Why South Korea Needs THAAD
North Korea provocatively conducted missile tests on Wednesday, a clear warning to the United States and its allies that nuclear defense systems must remain a priority.
North Korea launched one Scud and two No Dong missiles 500-600 kilometers and announced it was a practice drill for preemptive nuclear attacks on South Korea and U.S. forces based there. Pyongyang has conducted an unprecedented number of missile launches this year to refine its ability to target with nuclear weapons South Korea, Japan, Guam, and U.S. forces stationed in the western Pacific.
Seoul recently agreed to the deployment of the U.S. THAAD (Terminal High Altitude Area Defense) missile defense system to augment protection from North Korea’s growing missile threat. The advanced defense system is more capable than any system that South Korea has or would have for decades. The planned allied deployment has triggered Chinese economic, diplomatic, and military threats even though the defensive system would not impact Chinese security interests and is in response to Beijing’s North Korean ally provocations and threats.
Domestic South Korean critics have mischaracterized the missile defense system’s capabilities, simultaneously arguing that the system is both too effective and too ineffective to be deployed. South Korean critics also issued erroneous warnings of health dangers from the defense shield’s radar without providing any evidence for their claims.
North Korea’s Growing Missile Threat. North Korea state media announced that the recent missile launches were conducted “under the simulated conditions of making preemptive strikes at ports and airfields in the operational theater in South Korea where the U.S. imperialists’ nuclear war hardware is to be hurled [to examine] the operational features of the detonating devices of nuclear warheads mounted on the ballistic rockets at a designated altitude over the target area.”
A North Korean media-released photo showed the missile range would encompass all of South Korea, including the port of Busan where U.S. reinforcement forces would land.
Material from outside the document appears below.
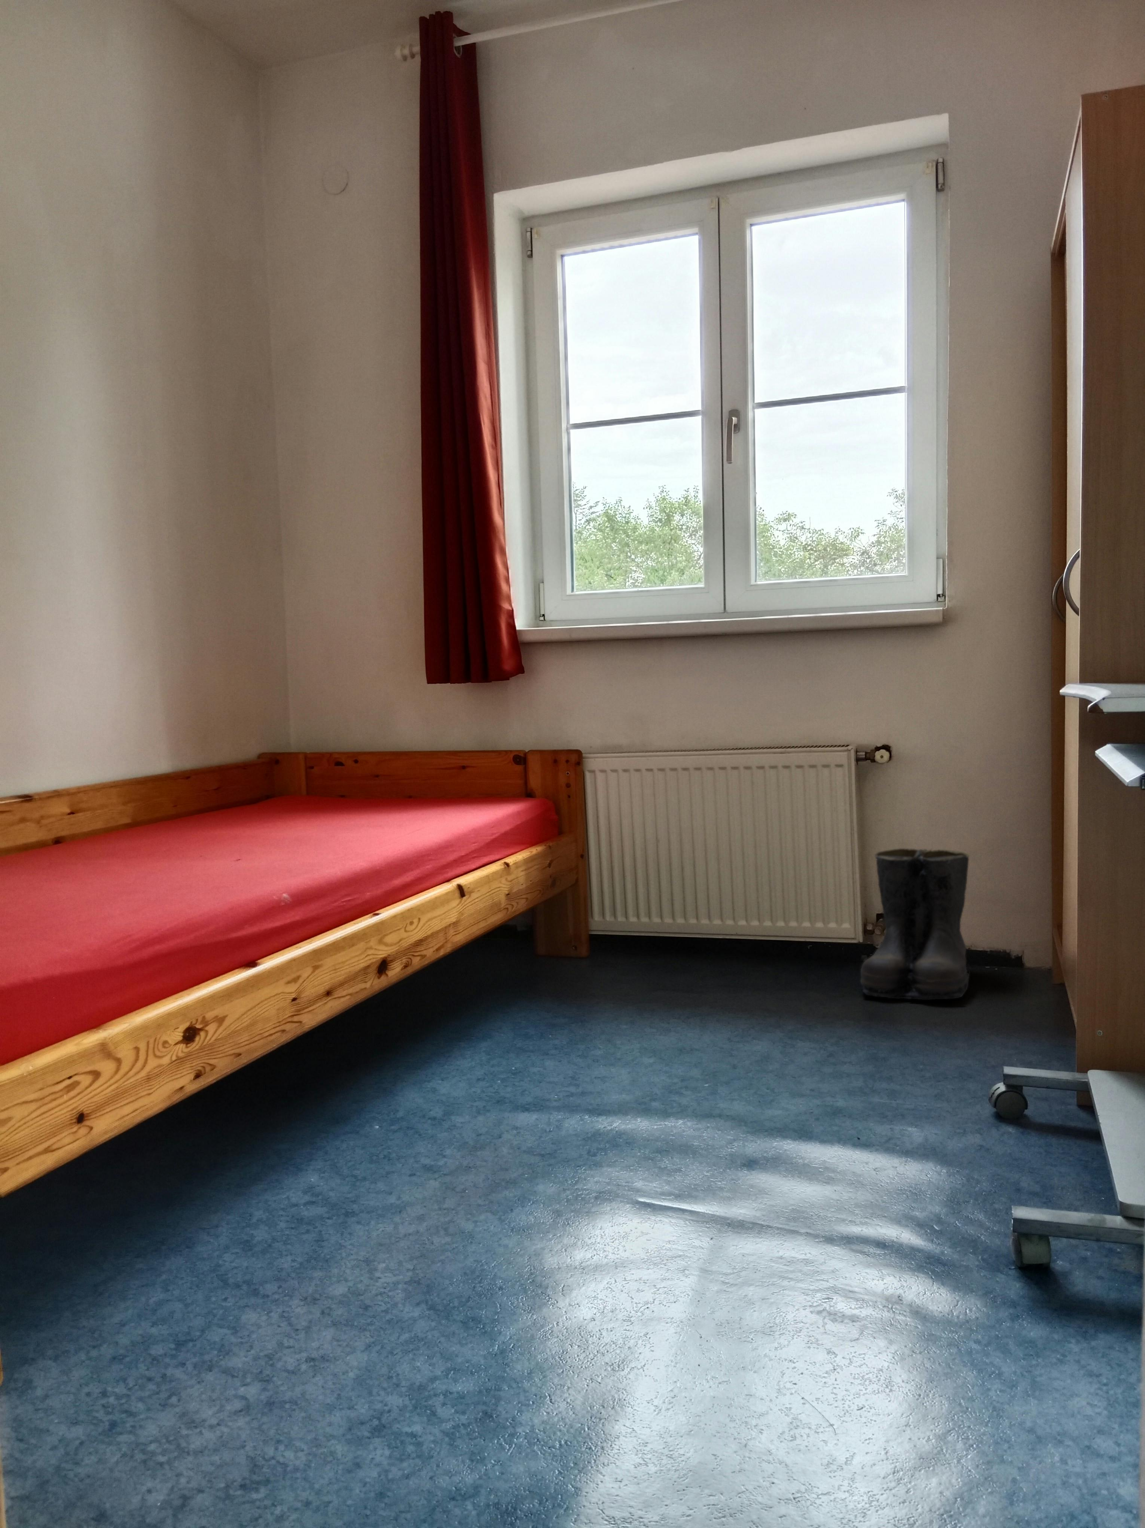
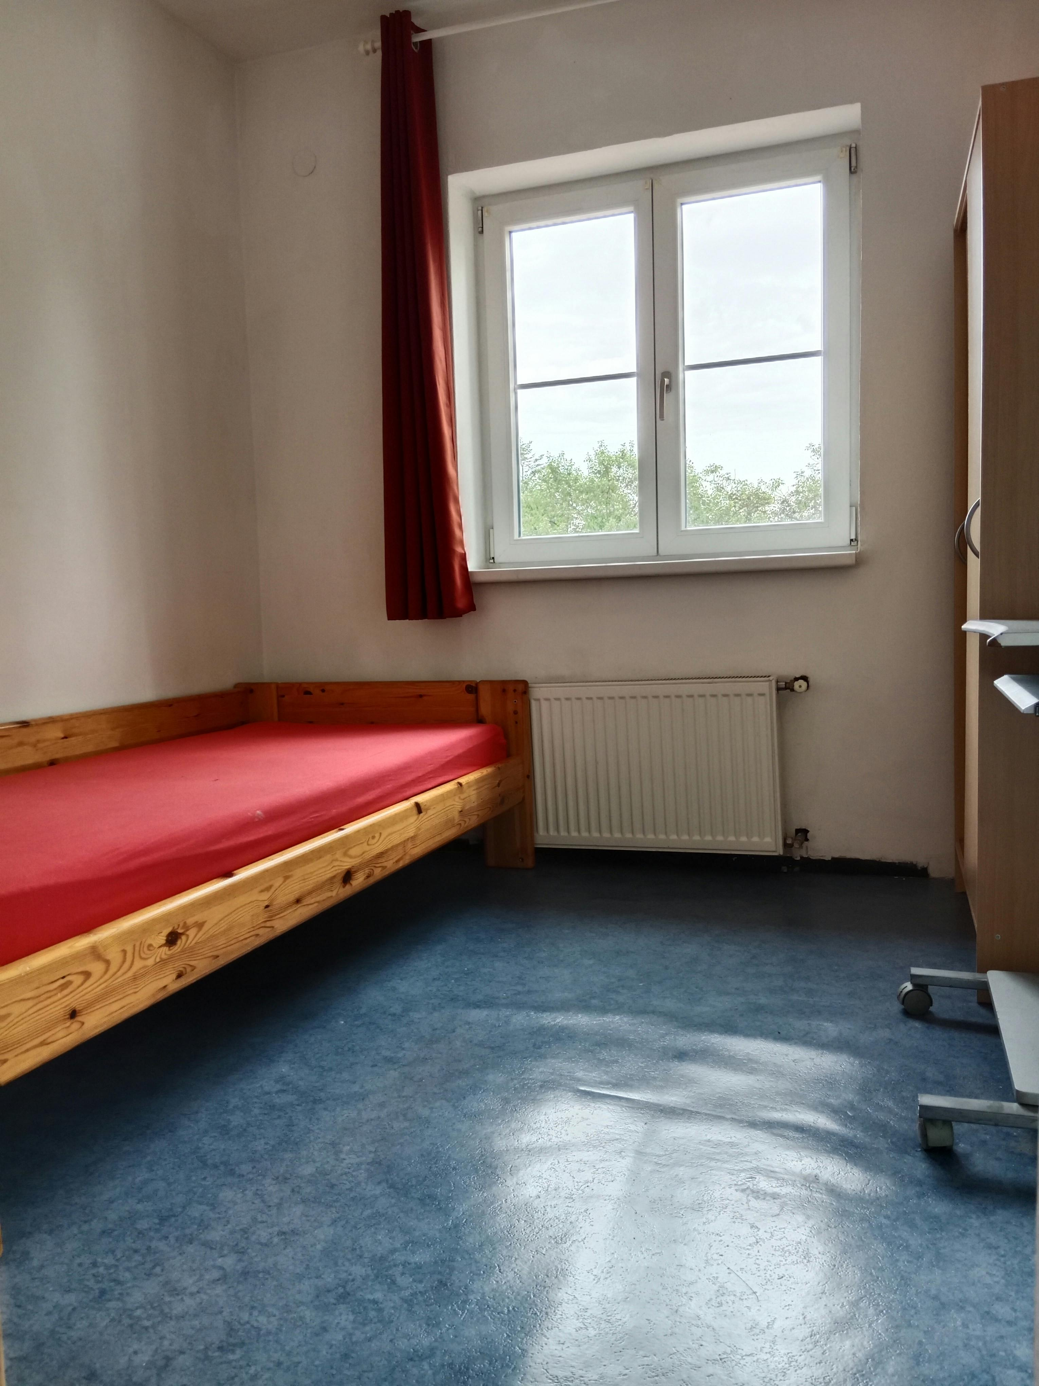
- boots [860,847,971,1000]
In March, Kim Jong-un observed simulating a nuclear missile attack on South Korean targets. The regime declared those launches were “a sea port of debarkation ballistic missile test [conducted] under the simulated conditions of exploding nuclear warheads from the preset altitude above targets in the ports under the enemy control where foreign aggressor forces are involved.”
Shortly after he assumed power in late 2011, North Korean leader Kim directed the creation of a new war plan to complete an invasion of South Korea within a week using asymmetric capabilities including nuclear weapons and missiles. A senior North Korean military defector indicated the North intends to occupy the entire South Korean territory within seven days before U.S. reinforcements arrive.
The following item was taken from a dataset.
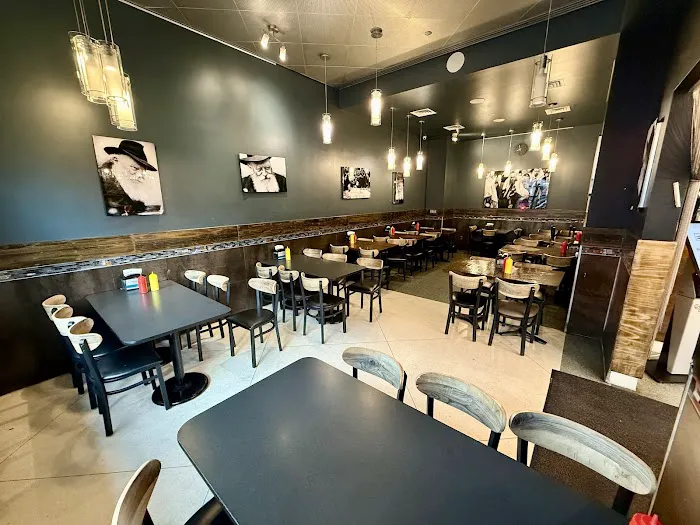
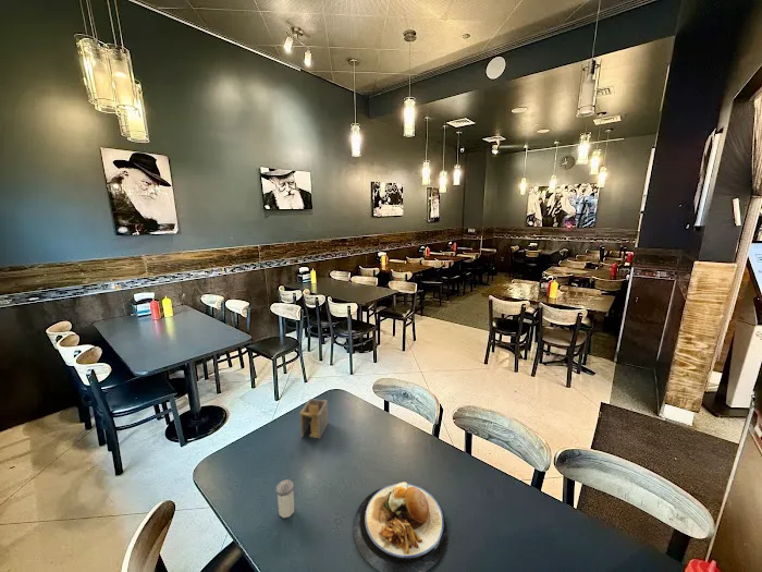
+ salt shaker [275,478,295,519]
+ plate [353,480,448,572]
+ napkin holder [298,398,330,440]
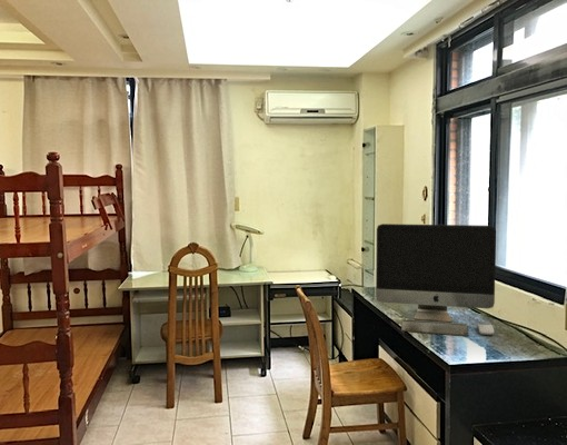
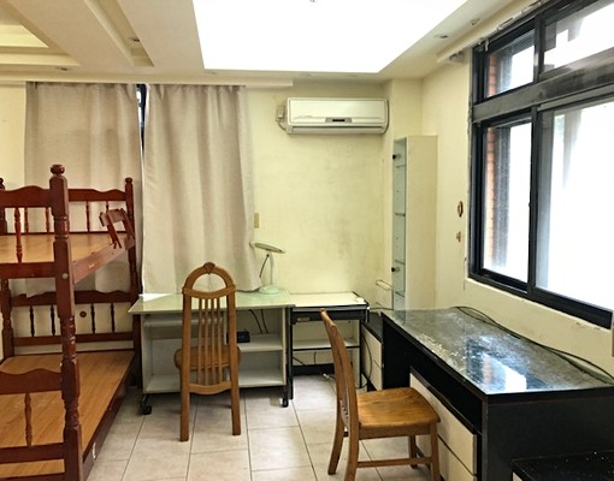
- computer monitor [375,222,497,337]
Improving Allied Defenses. Washington and Seoul announced their joint decision to deploy the THAAD ballistic missile defense system to augment allied missile defenses. The advanced missile defense shield would provide a more reliable layered security at a greater range and higher altitude than existing or planned South Korean systems and enable multiple attempted shots at incoming missiles.
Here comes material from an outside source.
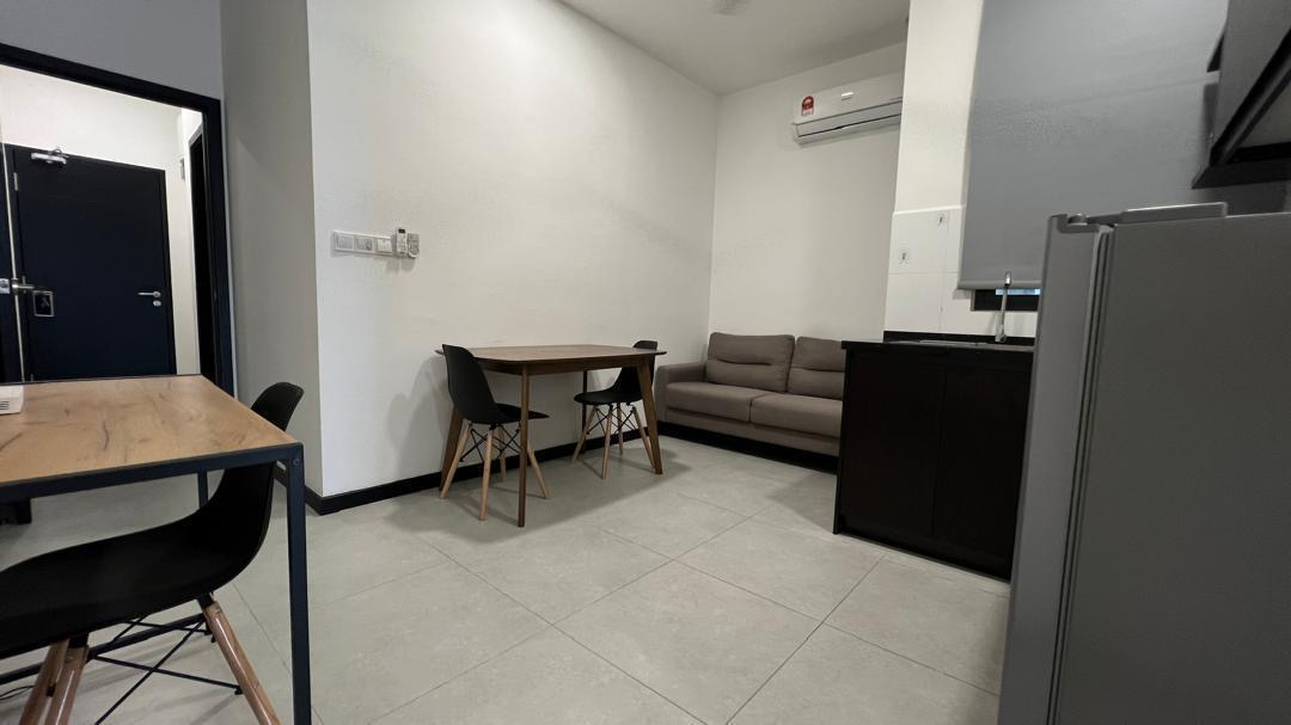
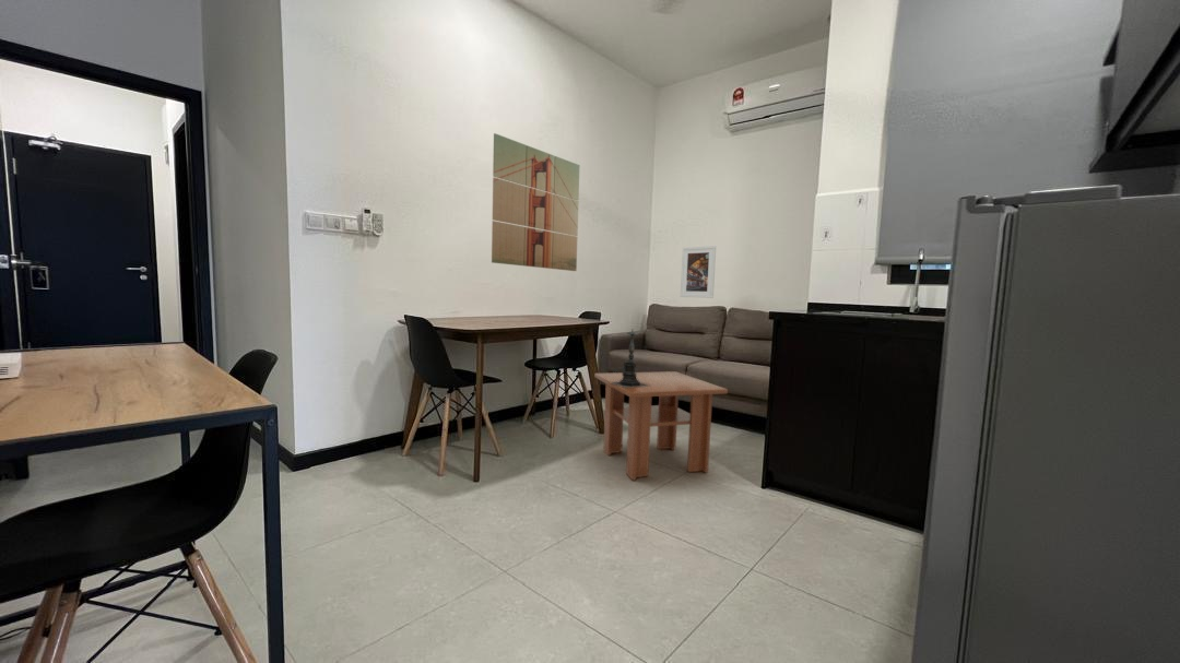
+ candle holder [610,330,649,388]
+ coffee table [593,370,729,481]
+ wall art [491,132,581,272]
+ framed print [680,245,717,299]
Beijing claims that missile defense deployment would be against China’s security interests, overlooking, of course, that North Korean development of nuclear weapons and missiles—and the repeated threats to use them—go against South Korean and U.S. security interests. A careful analysis of THAAD interceptor and radar capabilities and Chinese missile deployment sites reveal Chinese technical objections are disingenuous. Beijing’s true objective is preventing improvement in allied defensive capabilities and multilateral cooperation.